# What you will do
I would like every line of the records below that contains the word "amount" copied.
-- Data section follows --
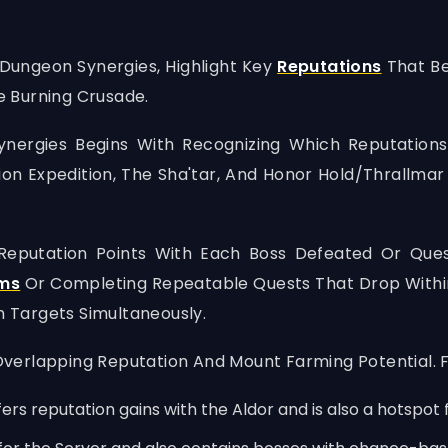
 Dungeon Synergies, Highlight Key
Reputations
That Be
 Burning Crusade.
ergies Begins With Recognizing Which Reputations
on Expedition, The Sha'tar, And Honor Hold/Thrallmar 
 Reputation Points With Each Boss Defeated Or Que
ems
Or Completing Repeatable Quests That Drop Within
n Targets Simultaneously.
verlapping Reputation And Mount Farming Potential. 
ers reputation gains with the Aldor and is also a hotspot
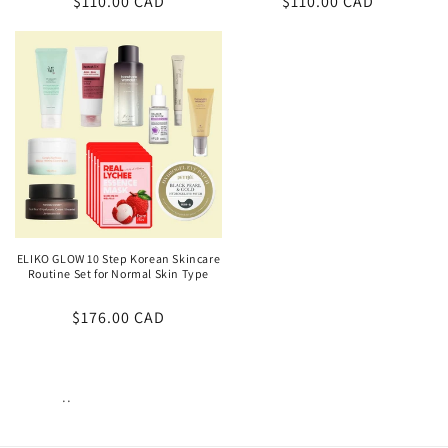
Regular
$110.00 CAD
Regular
$110.00 CAD
price
price
ELIKO GLOW 10 Step Korean Skincare
Routine Set for Normal Skin Type
Regular
$176.00 CAD
price
..
Views:
97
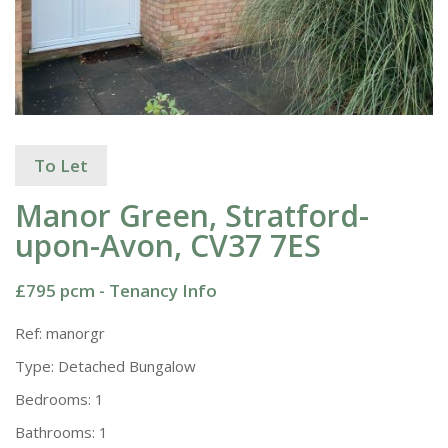
To Let
Manor Green, Stratford-
upon-Avon, CV37 7ES
£795 pcm -
Tenancy Info
Ref:
manorgr
Type:
Detached Bungalow
Bedrooms:
1
Bathrooms:
1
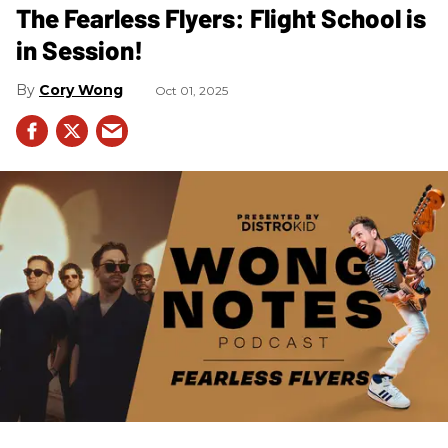
The Fearless Flyers: Flight School is
in Session!
Cory Wong
Oct 01, 2025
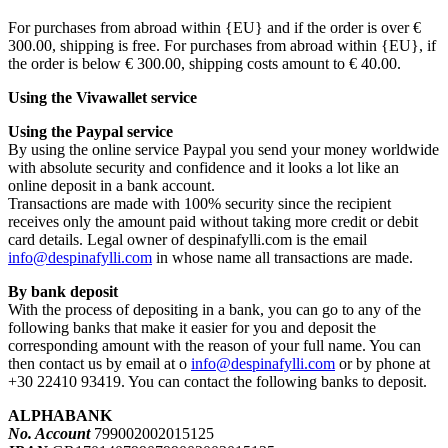
For purchases from abroad within {EU} and if the order is over €
300.00, shipping is free. For purchases from abroad within {EU}, if
the order is below € 300.00, shipping costs amount to € 40.00.
Using the Vivawallet service
Using the Paypal service
By using the online service Paypal you send your money worldwide
with absolute security and confidence and it looks a lot like an
online deposit in a bank account.
Transactions are made with 100% security since the recipient
receives only the amount paid without taking more credit or debit
card details. Legal owner of despinafylli.com is the email
info@despinafylli.com
in whose name all transactions are made.
By bank deposit
With the process of depositing in a bank, you can go to any of the
following banks that make it easier for you and deposit the
corresponding amount with the reason of your full name. You can
then contact us by email at ο
info@despinafylli.com
or by phone at
+30 22410 93419. You can contact the following banks to deposit.
ALPHABANK
No. Account
799002002015125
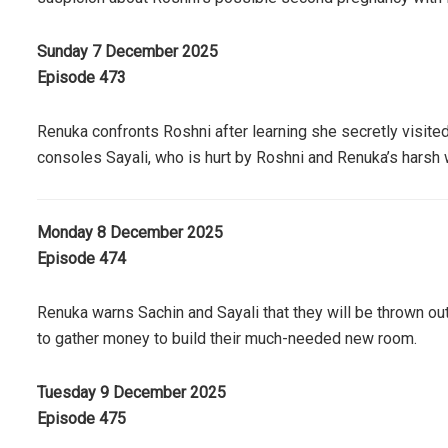
Sunday 7 December 2025
Episode 473
Renuka confronts Roshni after learning she secretly visite
consoles Sayali, who is hurt by Roshni and Renuka’s harsh
Monday 8 December 2025
Episode 474
Renuka warns Sachin and Sayali that they will be thrown out
to gather money to build their much-needed new room.
Tuesday 9 December 2025
Episode 475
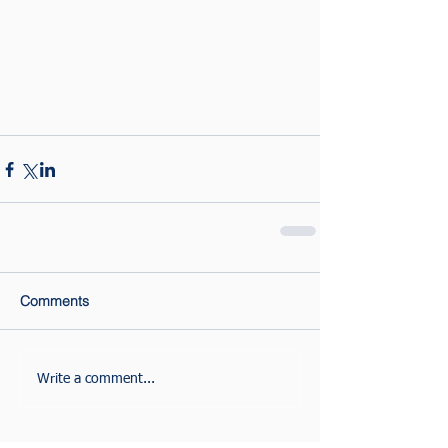
Comments
Write a comment...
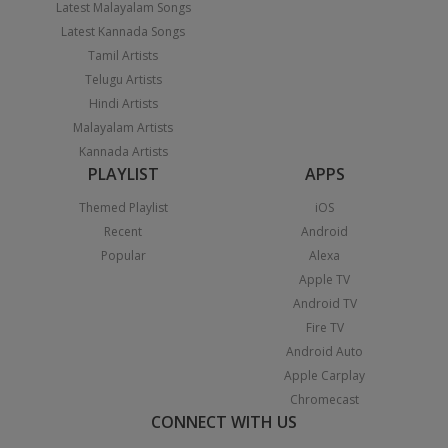
Latest Malayalam Songs
Latest Kannada Songs
Tamil Artists
Telugu Artists
Hindi Artists
Malayalam Artists
Kannada Artists
PLAYLIST
APPS
Themed Playlist
iOS
Recent
Android
Popular
Alexa
Apple TV
Android TV
Fire TV
Android Auto
Apple Carplay
Chromecast
CONNECT WITH US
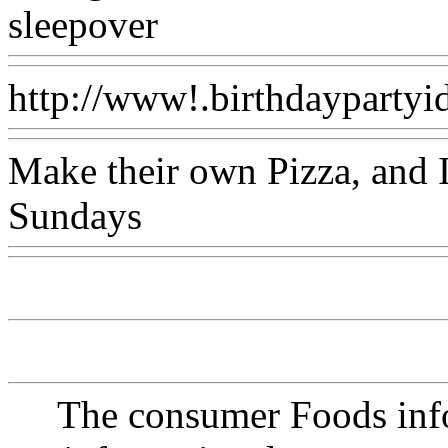
sleepover
Www@FoodAQ
http://www!.birthdaypartyid
Make their own Pizza, and 
Sundays
Www@FoodAQ@
The consumer Foods info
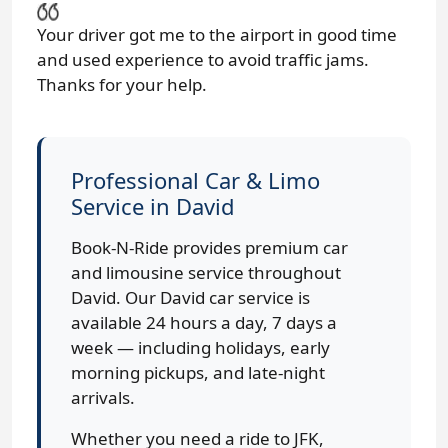
Your driver got me to the airport in good time
and used experience to avoid traffic jams.
Thanks for your help.
Professional Car & Limo
Service in David
Book-N-Ride provides premium car
and limousine service throughout
David. Our David car service is
available 24 hours a day, 7 days a
week — including holidays, early
morning pickups, and late-night
arrivals.
Whether you need a ride to JFK,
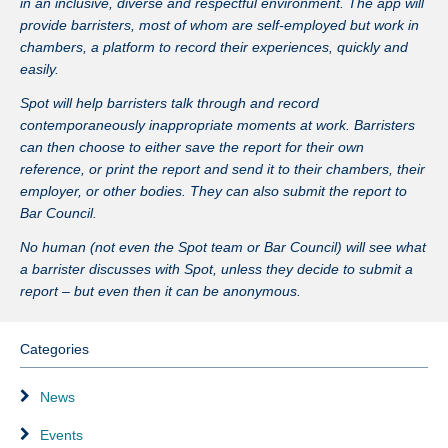
in an inclusive, diverse and respectful environment. The app will
provide barristers, most of whom are self-employed but work in
chambers, a platform to record their experiences, quickly and
easily.
Spot will help barristers talk through and record
contemporaneously inappropriate moments at work. Barristers
can then choose to either save the report for their own
reference, or print the report and send it to their chambers, their
employer, or other bodies. They can also submit the report to
Bar Council.
No human (not even the Spot team or Bar Council) will see what
a barrister discusses with Spot, unless they decide to submit a
report – but even then it can be anonymous.
Categories
News
Events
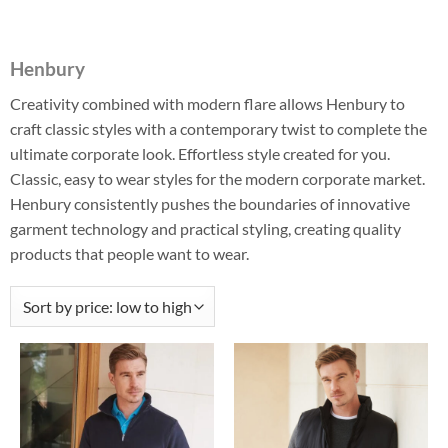
Henbury
Creativity combined with modern flare allows Henbury to
craft classic styles with a contemporary twist to complete the
ultimate corporate look. Effortless style created for you.
Classic, easy to wear styles for the modern corporate market.
Henbury consistently pushes the boundaries of innovative
garment technology and practical styling, creating quality
products that people want to wear.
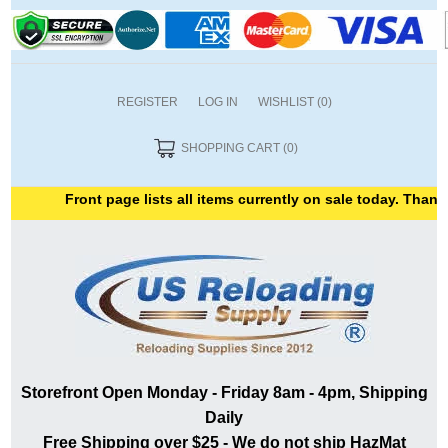
REGISTER
LOG IN
WISHLIST
(0)
SHOPPING CART
(0)
Front page lists all items currently on sale today. Thank yo
Storefront Open Monday - Friday 8am - 4pm, Shipping
Daily
Free Shipping over $25 - We do not ship HazMat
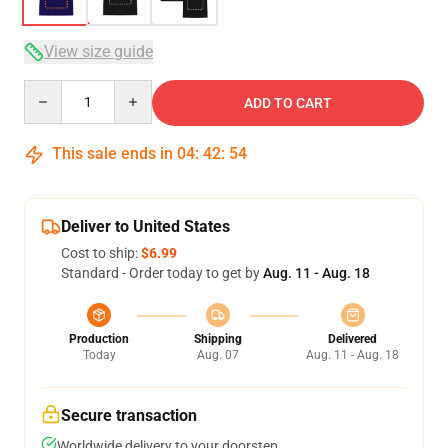
View size guide
Quantity
ADD TO CART
This sale ends in
04
:
42
:
53
Deliver to United States
Cost to ship:
$6.99
Standard - Order today to get by
Aug. 11 - Aug. 18
Production
Shipping
Delivered
Today
Aug. 07
Aug. 11 - Aug. 18
Secure transaction
Worldwide delivery to your doorstep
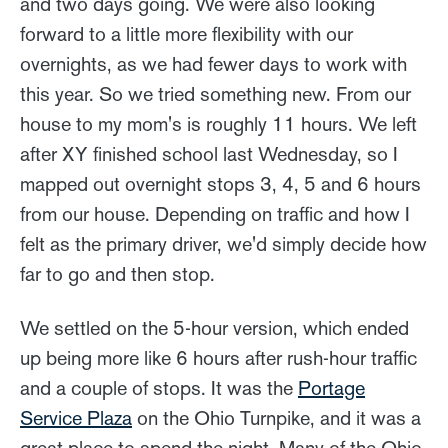
and two days going. We were also looking
forward to a little more flexibility with our
overnights, as we had fewer days to work with
this year. So we tried something new. From our
house to my mom's is roughly 11 hours. We left
after XY finished school last Wednesday, so I
mapped out overnight stops 3, 4, 5 and 6 hours
from our house. Depending on traffic and how I
felt as the primary driver, we'd simply decide how
far to go and then stop.
We settled on the 5-hour version, which ended
up being more like 6 hours after rush-hour traffic
and a couple of stops. It was the
Portage
Service Plaza
on the Ohio Turnpike, and it was a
-- Data section concluded --
# Solution to the exercise
the order is below € 300.00, shipping costs amount to € 40.00.
receives only the amount paid without taking more credit or debit
corresponding amount with the reason of your full name. You can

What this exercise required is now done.